*EXERCISE REQUIREMENTS:*
Could you return every line of the records below that contains the word "Sciences"?

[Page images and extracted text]
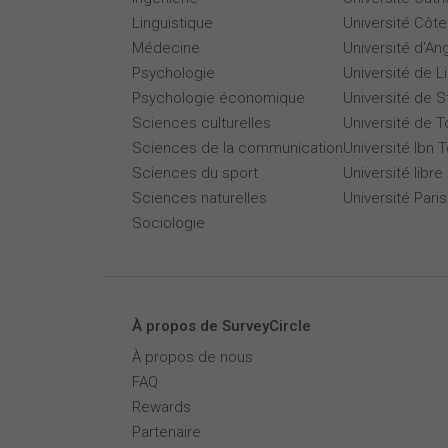
Linguistique
Université Côte
Médecine
Université d'An
Psychologie
Université de Li
Psychologie économique
Université de 
Sciences culturelles
Université de T
Sciences de la communication
Université Ibn T
Sciences du sport
Université libre
Sciences naturelles
Université Par
Sociologie
À propos de SurveyCircle
À propos de nous
FAQ
Rewards
Partenaire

*TASK RESULT:*
Sciences culturelles
Sciences de la communication
Sciences du sport
Sciences naturelles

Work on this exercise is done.